Quanto mais a rejeição a seu nome crescia, mais Bolsonaro redirecionava sua verve “contra tudo e contra todos”. O alvo preferencial virou o Judiciário. Os ataques do presidente às instituições levaram a outro ineditismo dessa eleição: o protagonismo do Tribunal Superior Eleitoral (TSE). Como nunca antes, o brasileiro se habituou ao noticiário que destrinchou cada tecnicalidade dos sistemas computacionais da totalização e das urnas eletrônicas. A ação das instituições manteve a campanha bolsonarista de descrédito na seara das fake news e da retórica vazia.
Continuidade nos estados
A distribuição em massa de mensagem nas redes com ataques, verdadeiros ou falsos, aos adversários, foi uma marca do sucesso bolsonarista há quatro anos. Agora, a disputa de 2022 mostrou que a esquerda aprendeu a duelar na internet, muitas vezes usando as mesmas armas baixas.

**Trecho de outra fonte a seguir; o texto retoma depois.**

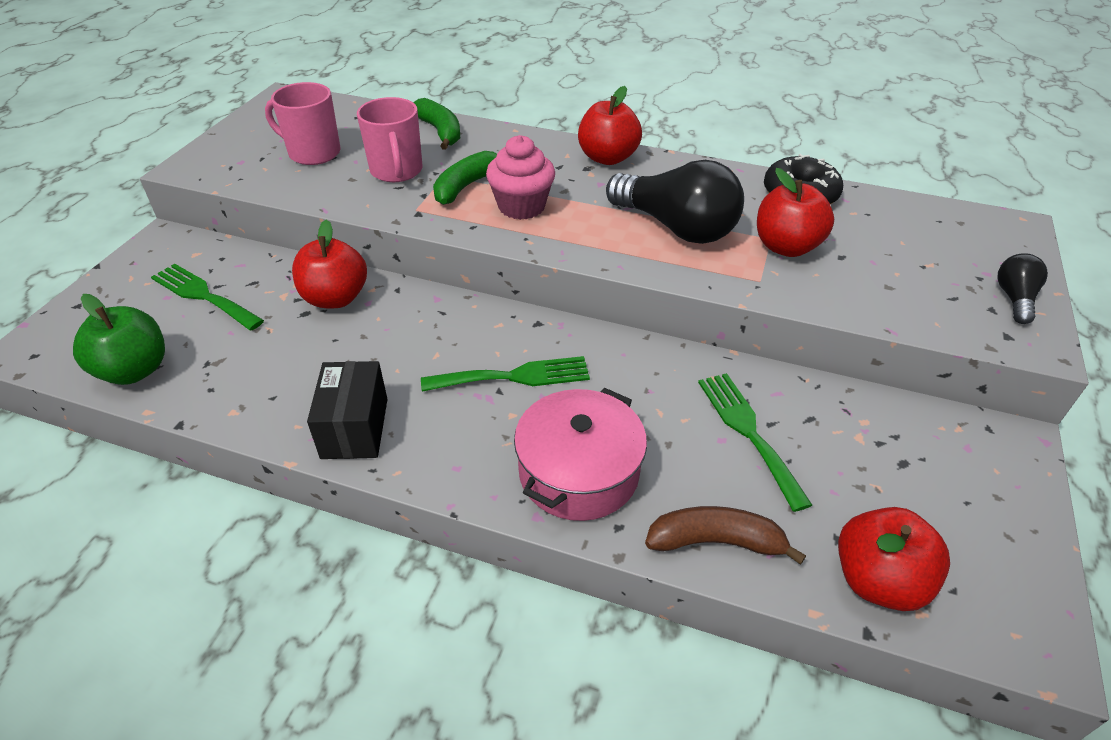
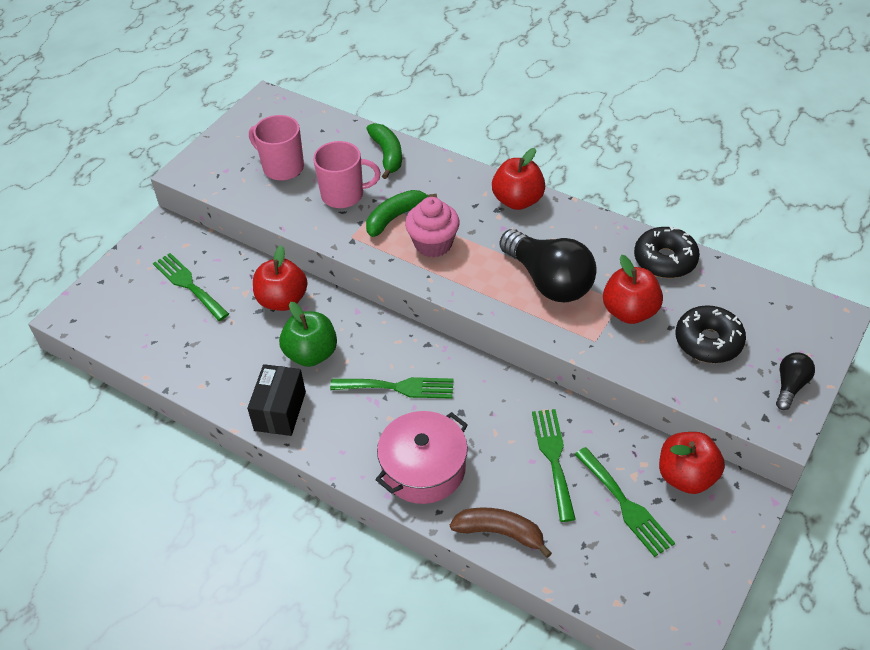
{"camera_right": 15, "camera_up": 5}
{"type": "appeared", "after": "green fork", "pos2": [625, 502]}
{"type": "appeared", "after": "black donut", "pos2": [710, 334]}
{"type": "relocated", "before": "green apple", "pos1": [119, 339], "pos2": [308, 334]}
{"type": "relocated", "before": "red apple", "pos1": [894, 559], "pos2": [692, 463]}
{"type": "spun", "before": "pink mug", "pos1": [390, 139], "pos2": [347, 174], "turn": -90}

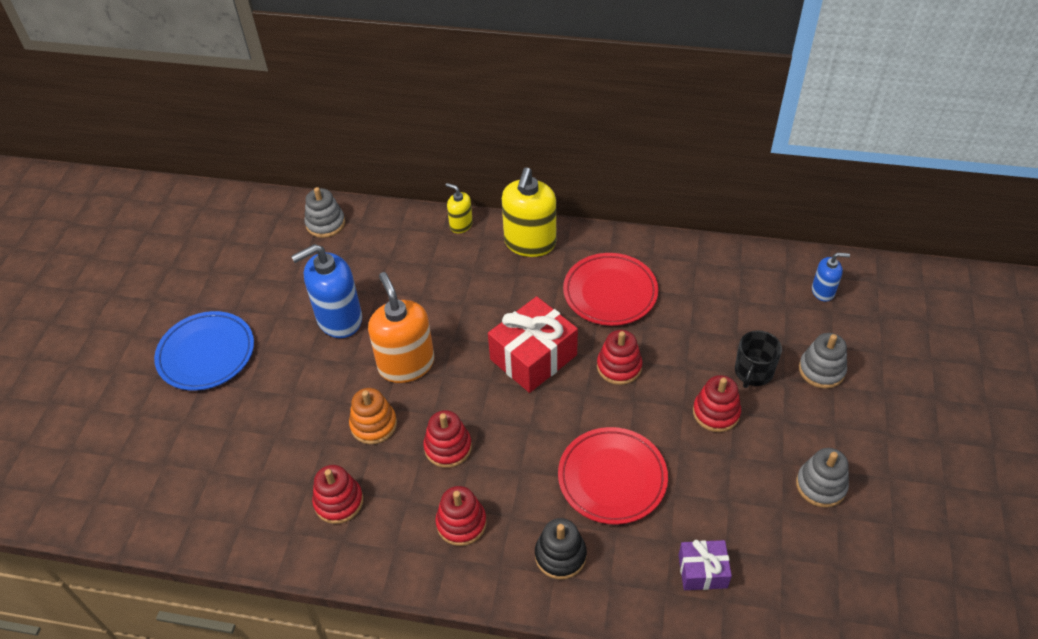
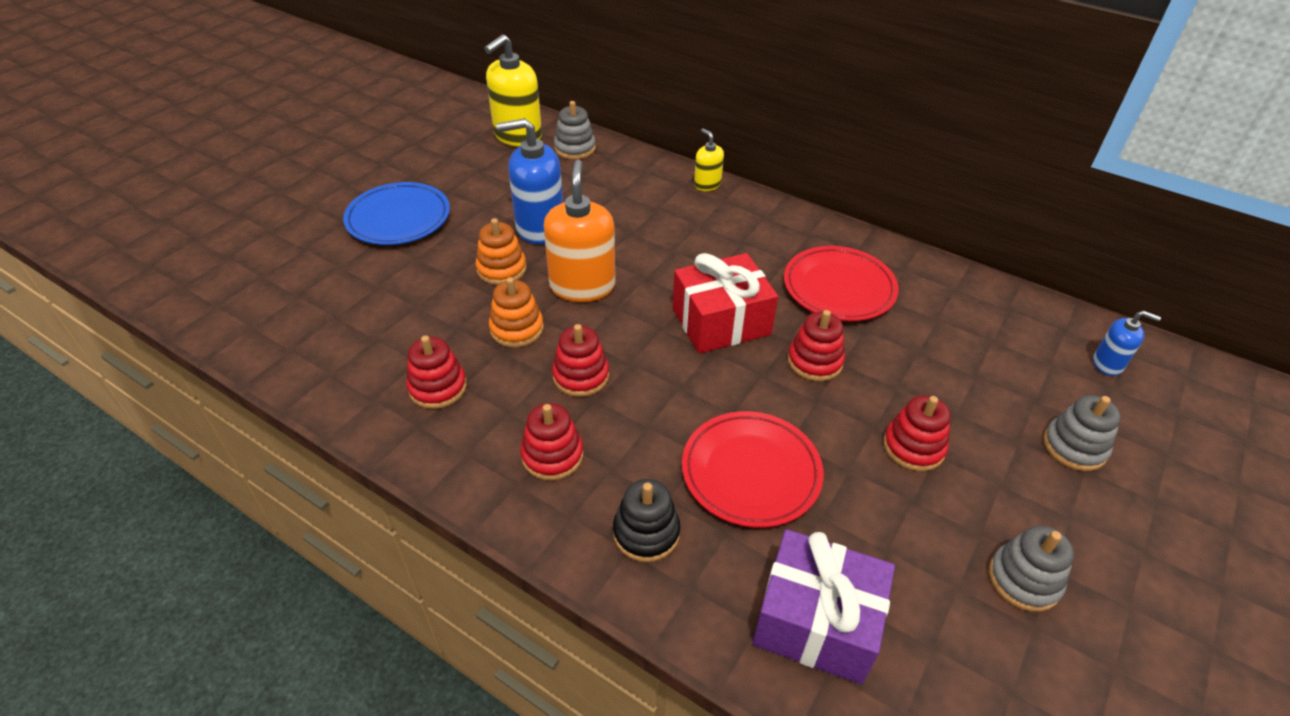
{"camera_right": 20, "camera_up": -5}
{"type": "missing", "before": "black mug", "pos1": [758, 359]}
{"type": "appeared", "after": "orange stacking toy", "pos2": [500, 251]}
{"type": "relocated", "before": "yellow soap dispenser", "pos1": [529, 212], "pos2": [513, 90]}
{"type": "size", "before": "purple gift", "pos1": [705, 565], "pos2": [824, 606], "scale": 1.79}

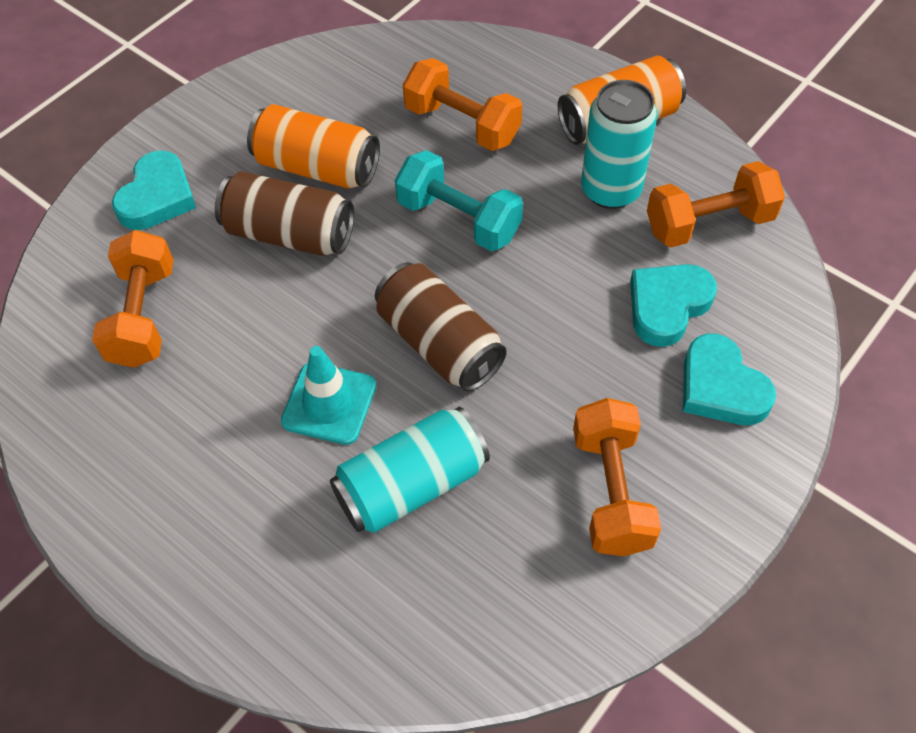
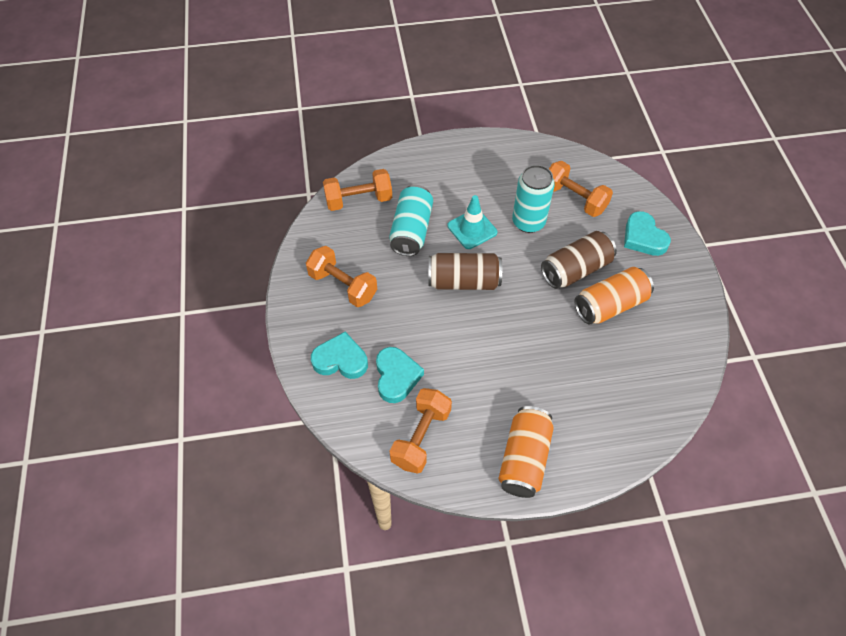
{"camera_right": 130, "camera_up": 0}
{"type": "missing", "before": "turquoise dumbbell", "pos1": [459, 200]}
{"type": "relocated", "before": "orange dumbbell", "pos1": [462, 104], "pos2": [357, 190]}
{"type": "relocated", "before": "turquoise can", "pos1": [619, 144], "pos2": [533, 199]}

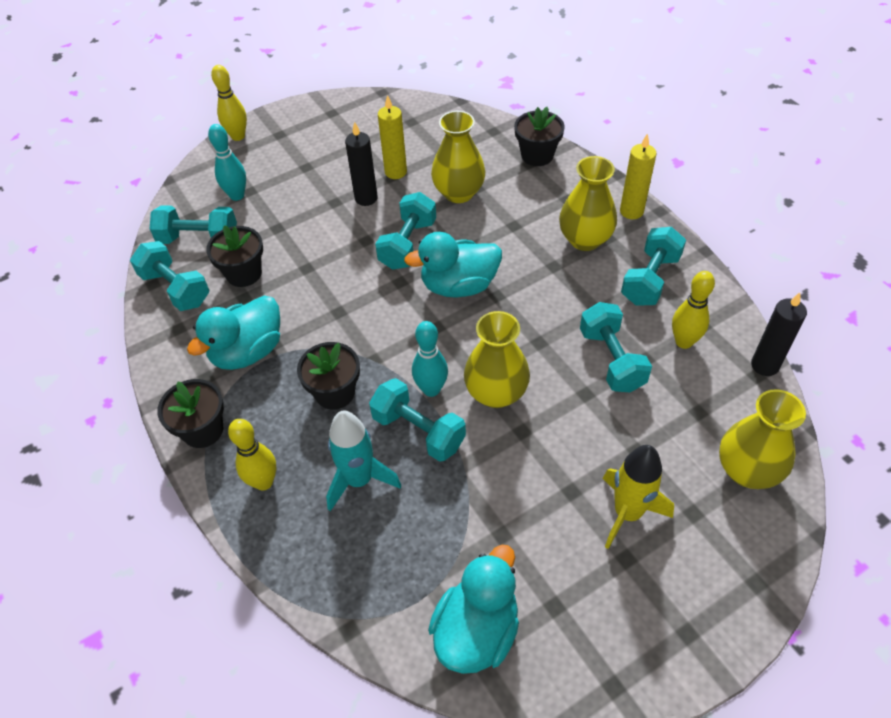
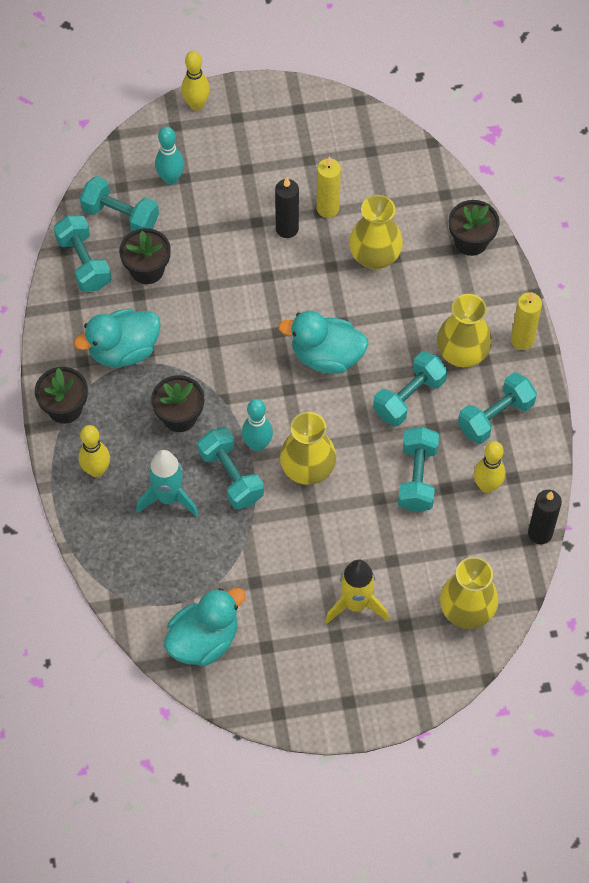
{"camera_right": 20, "camera_up": 10}
{"type": "relocated", "before": "turquoise dumbbell", "pos1": [405, 231], "pos2": [410, 388]}

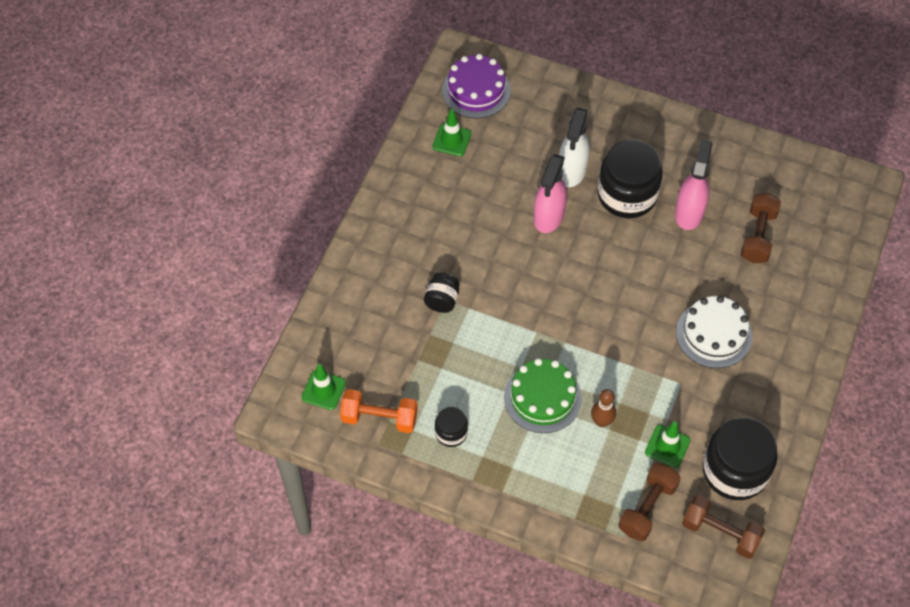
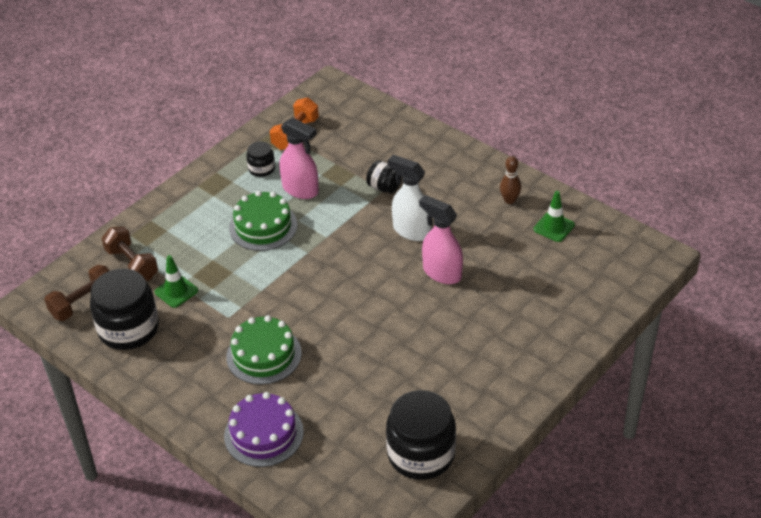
{"camera_right": 110, "camera_up": -15}
{"type": "missing", "before": "green traffic cone", "pos1": [324, 387]}
{"type": "missing", "before": "brown dumbbell", "pos1": [761, 228]}
{"type": "relocated", "before": "purple cake", "pos1": [476, 86], "pos2": [264, 429]}
{"type": "relocated", "before": "white spray bottle", "pos1": [574, 147], "pos2": [410, 198]}
{"type": "relocated", "before": "brown bowling pin", "pos1": [603, 408], "pos2": [510, 180]}
{"type": "relocated", "before": "black jar", "pos1": [630, 179], "pos2": [421, 435]}
{"type": "relocated", "before": "pink spray bottle", "pos1": [693, 184], "pos2": [299, 158]}
{"type": "colour", "before": "white cake", "after": "green cake", "pos1": [714, 332], "pos2": [264, 350]}

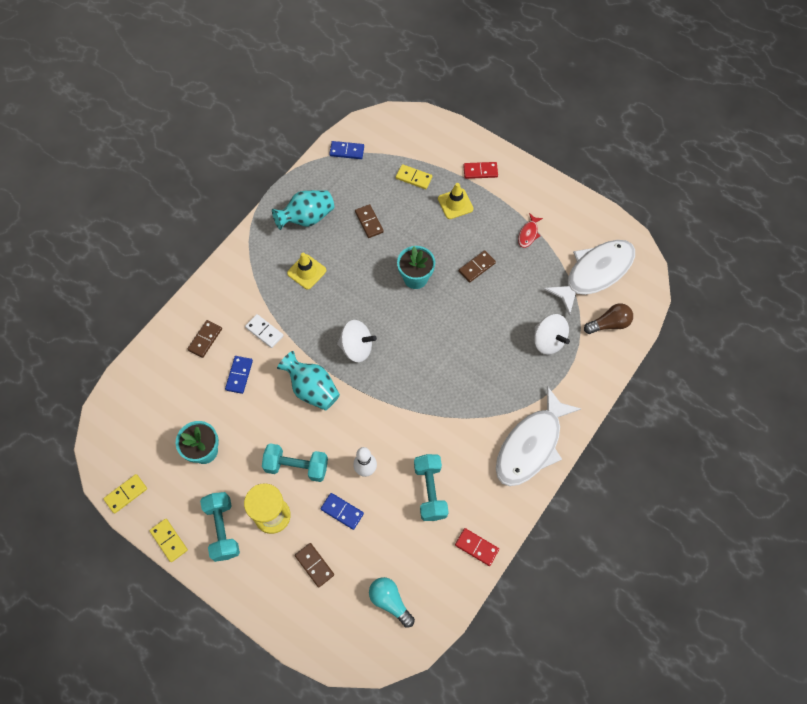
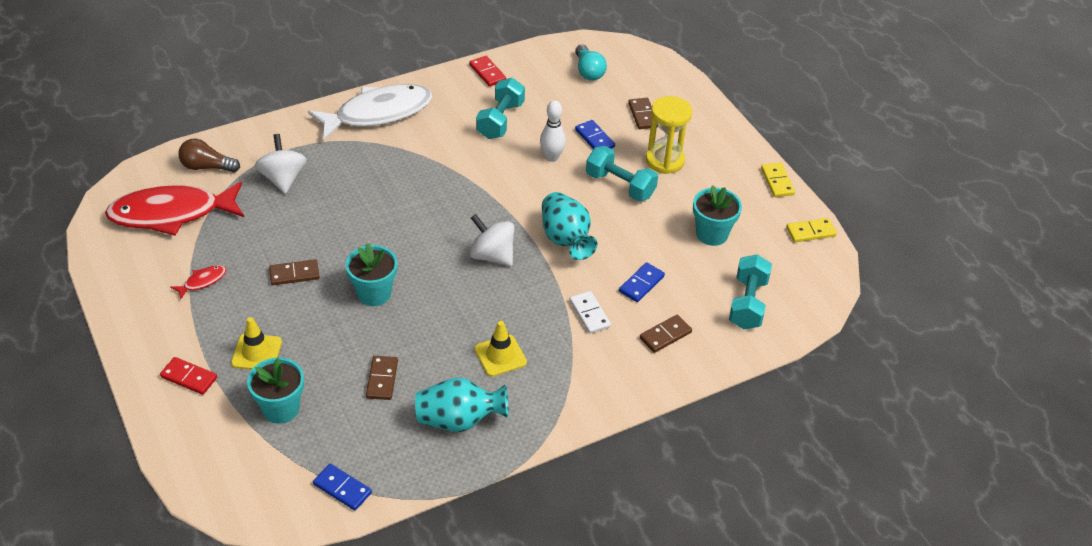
{"camera_right": -155, "camera_up": -20}
{"type": "relocated", "before": "turquoise dumbbell", "pos1": [220, 527], "pos2": [750, 291]}
{"type": "exchanged", "before": "yellow domino", "after": "turquoise flower pot", "pos1": [414, 176], "pos2": [275, 391]}
{"type": "colour", "before": "white fish", "after": "red fish", "pos1": [589, 278], "pos2": [174, 209]}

Na corrida mais estável de todas, uma ultrapassagem relevante pode se dar na reta final, segundo as pesquisas. Depois de sobreviver a longo processo para se firmar candidata, Simone Tebet vê chances de amealhar o terceiro lugar. Sua elogiada participação nos debates e a projeção que obteve garantem que a senadora personificará o clichê de “sair da eleição maior do que entrou”.
É o oposto do que provavelmente será dito de Ciro Gomes hoje à noite. O pedetista exagerou na beligerância nos ataques aos adversários e acabou afastando até o próprio eleitor, como indica a comparação entre as atuais intenções de voto e o que conseguiu em 2018. As brigas de Ciro se estenderam até aos próprios irmãos, por causa do racha local no Ceará, onde seu candidato corre o risco de ficar fora mesmo do segundo turno.
Se na disputa presidencial o candidato à reeleição está em dificuldades, no plano estadual os ventos são de continuidade, quatro anos após uma eleição marcada por surpresas em 2018. Dos 19 governadores que atualmente tentam se manter no cargo, 17 lideram em intenções de voto.
Uma das exceções à regra é Rodrigo Garcia (PSDB), em São Paulo. Ele está em terceiro lugar, atrás do petista Fernando Haddad e do bolsonarista Tarcísio de Freitas (Republicanos), que podem fazer um segundo turno que emule a polarização nacional. O mesmo pode acontecer no Rio, onde há chances de Cláudio Castro (PL) e Marcelo Freixo (PSB) se enfrentarem com apoios de Bolsonaro e Lula. Assim, ter ou não segundo turno na corrida ao Planalto pode ser fator decisivo também nas disputas locais.